There are two more songs (suites? opuses? monumental works of boundary-pushing progressive art? Songs.) on the album, and both are similarly fine examples of what prog should have been and how more bands should have married their experimental, epic and virtuoso urges with accessibility and melody.
'And You and I' has stark and memorable acoustic figures, and a pretty strummed section which unfortunately exposes the lack of delicacy in Anderson's vocals a little too much, while the swooping synths that come in are suitably tuneful and the backing foreshadows the cinematic themes of Vangelis; the drums, battling to get started, add to the drama. This is how you create an epic. Not by yelling about lighthouse keepers, Hamill. You knob. Effective tempo changes, drums like fireworks, laser synths, crescendoes and climbing melodies.

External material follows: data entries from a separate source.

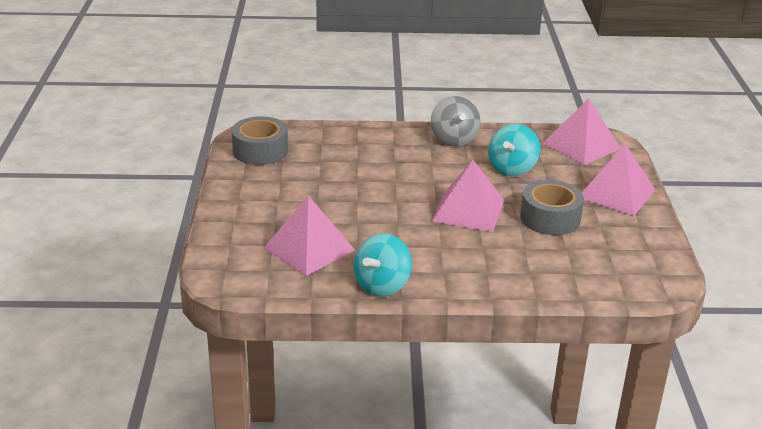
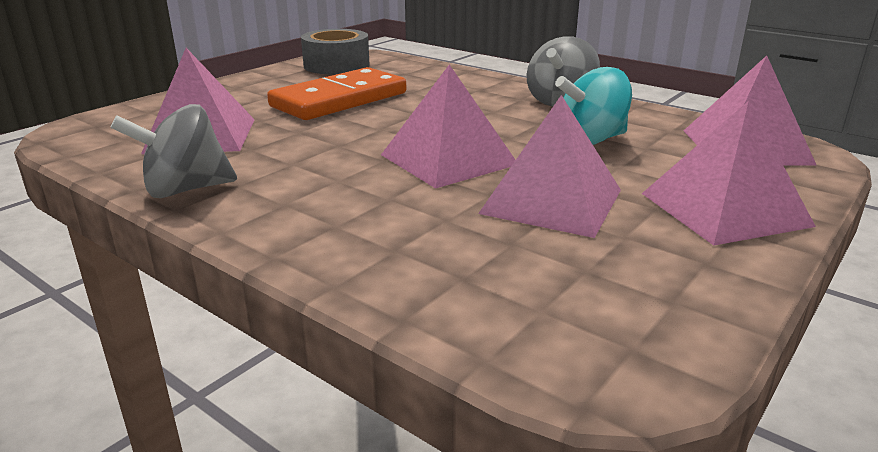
camera: 40 degrees right, 5 degrees down
turquoise spinning top [354,234,412,297] -> grey spinning top [110,104,237,198]
grey tape [520,180,584,235] -> pink pyramid [478,95,621,238]
none -> orange domino [267,67,406,120]

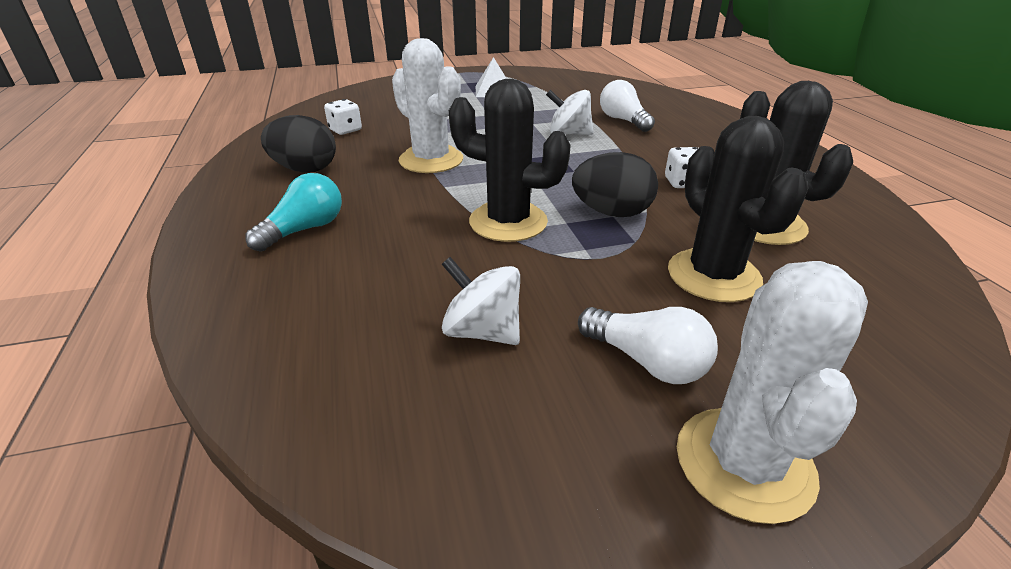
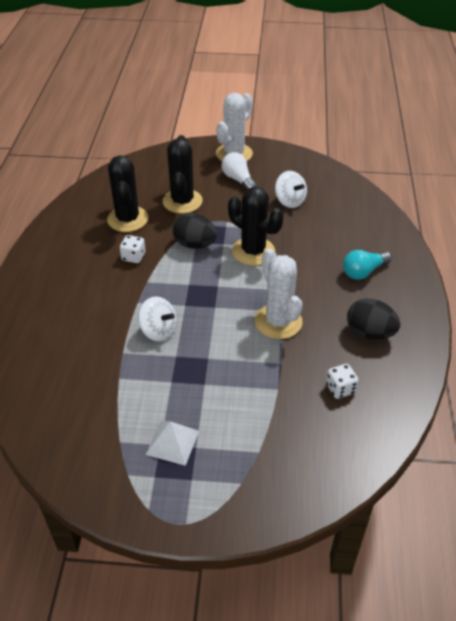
camera: 160 degrees left, 10 degrees up
white light bulb [600,80,655,132] -> none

The album finishes with 'Siberian Khatru'*, another acknowledged prog classic. It opens with a bluesy riff and then we're plunged into another fusion thing, but it just about works. There's a feel of tension and release in there, and the oddly off-key riff does stick. The verse part, likewise, would be laughable in its bouncy riffing, if it weren't so damned catchy. Again, it's their feel for sheer tunefulness that saves them, as well as a lovely soft-focus break. This is, though, the most openly proggy number here - baroque-era keyboard instrument alert! - and, I must admit, the least successful. The calmer passages are fine, but the hyperactive wigging out elsewhere is a bit too much; they have, perhaps, earned their nine minutes of noodly release after being on best behaviour for the first half-hour of the album.
Which, overall, is a real success. Like the King Crimson album I reviewed upthread, I knew it beforehand, knew I liked it beforehand, but it's an example of the good that can come from this thread: I discovered it when the couple of songs I liked on
Fragile got me to sift through other bits of the Yes catalogue. I don't like everything that happens on here, but I can appreciate the intent of much of it and there are moments that make sitting through the less successful explorations worth it. A question to prog fans: do you tend to like unconditionally everything that goes on on a classic album like this, or do you, like the rest of us, have, let's say,
concerns about the jazz-funk jams?
I'll return to this thread in due course. Although most likely not to Van der Graaf Generator. They can fuck off.
*There is some debate, I understand, about what exactly a "khatru" is. I'd like to open up the floor for guesses.